Even with Barrs Pharmaceuticals' response to IPAC that its operations have been restarted, Venter said liquid morphine remained unavailable at the end of September, adding there had also been no communication from the Department of Health on a way forward.

"We have been trying to delve through the supply network to try and find out where the hiccup is - whether it's a supply issue, whether it's an issue of non-payment from government, or even if there's a global shortage and we cannot get any communication from Barrs or the Department of Health.

We've sent enquiries through various channels, and we still don't have any clarity on what the problem is. Government has been very quiet, and it means we don't know where to focus our attention.

"We can't plan or start finding solutions, especially in the public sector where there aren't available alternatives to morphine," she added.

Venter added pain management was essential throughout the course of cancer treatment.
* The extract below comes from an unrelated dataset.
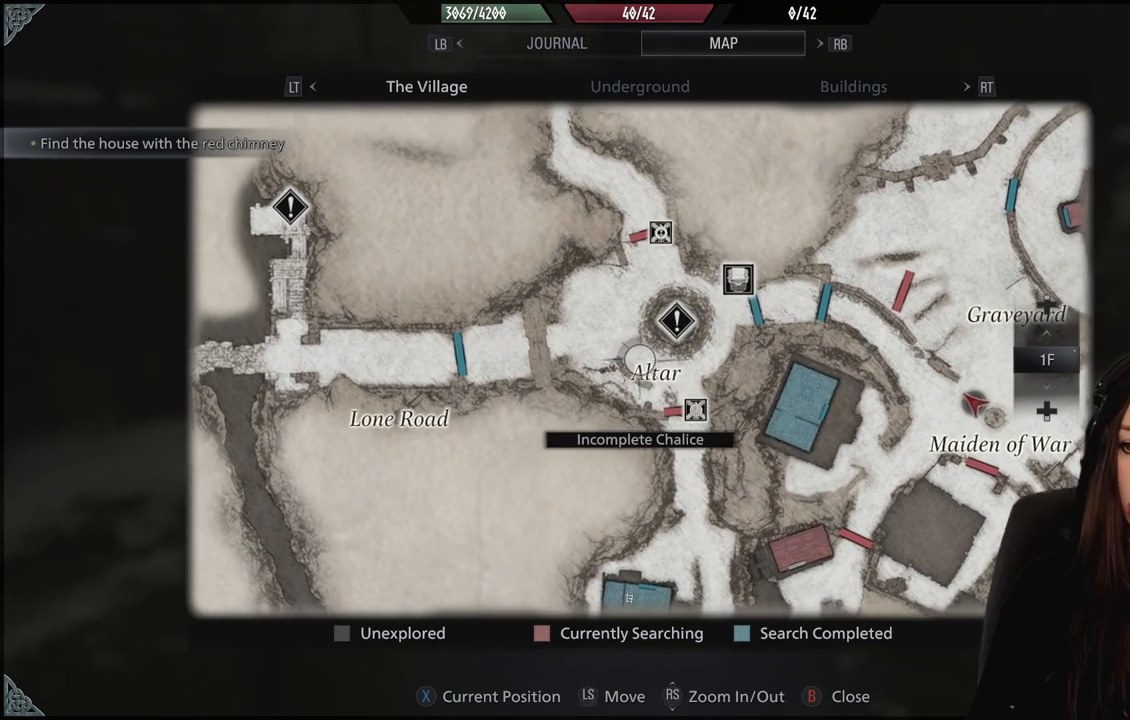
{"dt_ms": 500, "buttons": [], "left_stick": "center", "right_stick": "center", "events": []}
"With pain management, some people are able to function well, maybe even feel strong enough to work, so morphine is not just an end-of-life medication. It's needed early on as part of cancer pain management."

Letter of non-compliance

Department of Health spokesperson Foster Mohale said Barrs Pharmaceuticals had now been issued a letter of non-compliance and the department was awaiting quotations from an alternative supplier for morphine powder.

He added there was no shortage of morphine tablets in public facilities.

Several morphine tablets and injectable formulations are listed on the department's latest Master Health Product List, but there is only one powder formulation.

Mohale said shortages and stockouts of liquid morphine products were first reported in July 2022.

He added Barrs cited "problems within their packing and distribution units in Cape Town. The supplier has also been struggling on most of their line items with root causes of power outages, raw materials, and cash flow".

Mohale confirmed Barrs had as of the end of September restarted its operations.

Timeframes he provided were "15kg [of morphine powder] distributed to facilities by 26 September 2022; 20kg will be packed for distribution by 30 September 2022, and another 20kg expected in October".

*Neither Barrs Pharmaceutical Industries nor Avacare Health responded to Spotlight's questions by time of publication.